------ Extrait choisi ------
Ces croyances se sont modifiées et fondues au catholicisme devenant la religion du caboclo" (1)

Galvao nous signale que le "caboclo" est issu du métissage Luso-Indien, plus particulièrement présent en Amazonie qu'en d'autres régions du Brésil, et que le chamanisme, dans la religion contemporaine, est l'institution la plus importante par l'apport culturel amérindien(2).

La tradition européenne, africaine et amérindienne en se modifiant devient la religion du "caboclo". Mais d'où vient-il ce terme chaman?

Mircea Eliade (1960) nous montre que ce terme est originaire de l'Asie septentrionale, d'après des gardiens de rennes de Sibérie. Le chamanisme est, par excellence, un phénomène sibérien de l'Asie centrale. Ce vocable dérive du russe des "toungouzes shaman". Cependant nous observons qu'il existe des traces du chamanisme partout dans le monde.

Une première approche toute simple du chamanisme le définit comme étant la technique de l'extase (3). Il est aussi une personne extrêmement excitée, émue ou transcendée(4).

Alfred Metraux (1973), qui a étudié les Indiens sud-américains, affirme :

"Le chaman est une personne qui face au changement de sa conscience quotidienne s'enferme dans le royaume métaphysique transcendantal dans le but de parlementer avec des pouvoirs surnaturels et accéder à la connaissance des raisons occultes des événements, des maladies aussi bien que de tout autre genre de difficulté"(5).

Un autre aspect à mettre en évidence, d'après Eliade, est que le chaman est confondu avec le malade mental.

"Celui qui aborde le chamanisme en tant que psychologue serait induit à le considérer, face à toutes choses, comme la révélation d'une âme en crise ou percluse en régression; il ne pourrait pas s'en empêcher de l'associer à certaines conduites psychiques aberrantes ou de le situer parmi les maladies mentales à structure hystérique ou épileptique" (6).

La différence marquante, entre l'un et l'autre, est que le chaman a ses crises épileptiques" à sa guise, il domine cet état et ces techniques. D'autre part, Eliade affirme que l'expérience psychopathique des chamans a un contenu théorique. "... ils se guérissent eux-mêmes et savent guérir les autres, et, entre autres choses, parce qu'ils connaissent le mécanisme, et qui plus est, la théorie de la maladie "(7).

Dans ce sens, nous pouvons écarter le versant qui considère les chamans comme des fous ou des épileptiques.

Si nous observons un "pai de santo", nous verrons qu'il n'est pas fou. Dans la communauté à laquelle il appartient, il n'est pas considéré comme fou, les reversions du normal, la rupture avec la réalité ordinaire est une chose acceptée et attendue par le groupe, il a une fonction spécifique au sein de la communauté.

D'autre part, en raison de ses activités para normales, il jouit d'un prestige magicoreligieux et est reconnu à cause de cela. De cette manière, le chamanisme conserve un fond de croyances et des techniques primitives telles que la magie, la croyance en des êtres suprêmes, en des esprits surnaturels, à la mythologie et il a recours aux techniques de l'extase.
------ Données à examiner ------
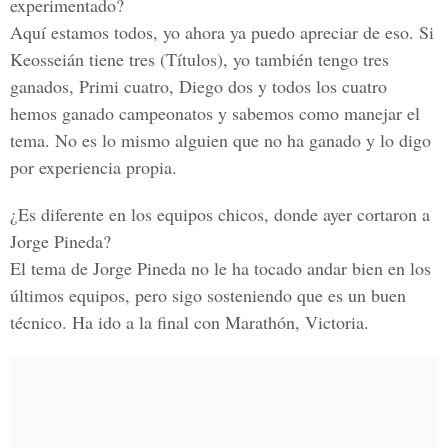
experimentado?
Aquí estamos todos, yo ahora ya puedo apreciar de eso. Si
Keosseián tiene tres (Títulos), yo también tengo tres
ganados, Primi cuatro, Diego dos y todos los cuatro
hemos ganado campeonatos y sabemos como manejar el
tema. No es lo mismo alguien que no ha ganado y lo digo
por experiencia propia.
¿Es diferente en los equipos chicos, donde ayer cortaron a
Jorge Pineda?
El tema de Jorge Pineda no le ha tocado andar bien en los
últimos equipos, pero sigo sosteniendo que es un buen
técnico. Ha ido a la final con Marathón, Victoria.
------
### Consigne 1
Traduisez en anglais cette phrase de l'extrait sur le chamanisme : « Le chamanisme est, par excellence, un phénomène sibérien de l'Asie centrale. »
### Consigne 2
Les affirmations suivantes s'accordent-elles avec l'extrait sur le chamanisme ? Répondez par oui ou par non, et citez les mots décisifs du texte.
(a) D'après Eliade, le terme chaman vient de l'Asie septentrionale.
(b) Le « pai de santo » passe pour fou dans sa propre communauté.
(c) Selon Galvao, le caboclo est plus présent dans d'autres régions du Brésil qu'en Amazonie.
### Consigne 3
Poursuivez l'extrait sur le chamanisme à partir de sa dernière phrase.

### Réponse rédigée 1
Shamanism is, par excellence, a Siberian phenomenon of Central Asia.

### Réponse rédigée 2
(a) Oui : « ce terme est originaire de l'Asie septentrionale ».
(b) Non : « il n'est pas considéré comme fou ».
(c) Non : « plus particulièrement présent en Amazonie qu'en d'autres régions du Brésil ».

### Réponse rédigée 3
Eliade indique comme des caractéristiques chamaniques significatives, la maîtrise du feu et l'envol chamanique, pendant lequel le chaman quitte son corps, descend aux enfers, monte aux cieux, parle avec des dieux et semi-dieux, des démons, des esprits de la nature, et se communique avec les âmes des morts"(8).

Nous observons également qu'ils ont la capacité de contrôler la réalité journalière, l'accès différentiel à d'autres niveaux et champs de la réalité, aussi bien que l'aptitude d'induire des personnes à des états singuliers de conscience à des fins curatifs et transformateurs(9).

Parmi les techniques de l'extase, nous allons observer l'utilisation des psychoactifs tel que le tabac, l'ayauasca, les champignons et une série d'autres substances. Des danses, des chants et l'utilisation du tambour agissent dans le but d'arriver à produire le détachement afin d'atteindre l'envol chamanique.

De cette façon, ils pénètrent dans des aires du sacré inaccessibles aux autres membres de la communauté et deviennent des êtres très singuliers. Ils vivent une expérience religieuse assez intense, qui influe sur la stratification religieuse, la mythologie des rites et l'idéologie des peuples arctique, sibérien et asiatique.

L'idéologie, la mythologie et les rites sont la plupart des fois, à cause de cela, une création du chaman. Ce n'est pas lui qui crée l'idéologie et les mythes mais il travaille beaucoup à l'élaboration de ces mêmes rites et mythes. Tous ces éléments sont antérieurs au chamanisme, dans la mesure où ils sont le produit de l'expérience religieuse générale(10).

Il établit également des rapports particuliers avec des êtres et des messagers subordonnés au "Grand Père". Le Dieu, qui habite le ciel supérieur, dispose de messagers ou encore d'enfants, qui transitent ici dans le ciel inférieur. Le chaman fait la médiation, dialogue avec ces êtres, il apporte des informations et réalise les guérisons, il est le seigneur des infirmités, de la folie et des maladies nerveuses"(11).

Baldus (1964) affirme que le chaman a le don de clairvoyance et de divination, il contrôle l'expérience du rêve et entreprend des excursions vers des régions terrestres et célestes afin d'y trouver la chasse et des faits intéressants à rapporter à la vie de la communauté ou éventuellement ramener les esprits des enfants qui vont naître (12).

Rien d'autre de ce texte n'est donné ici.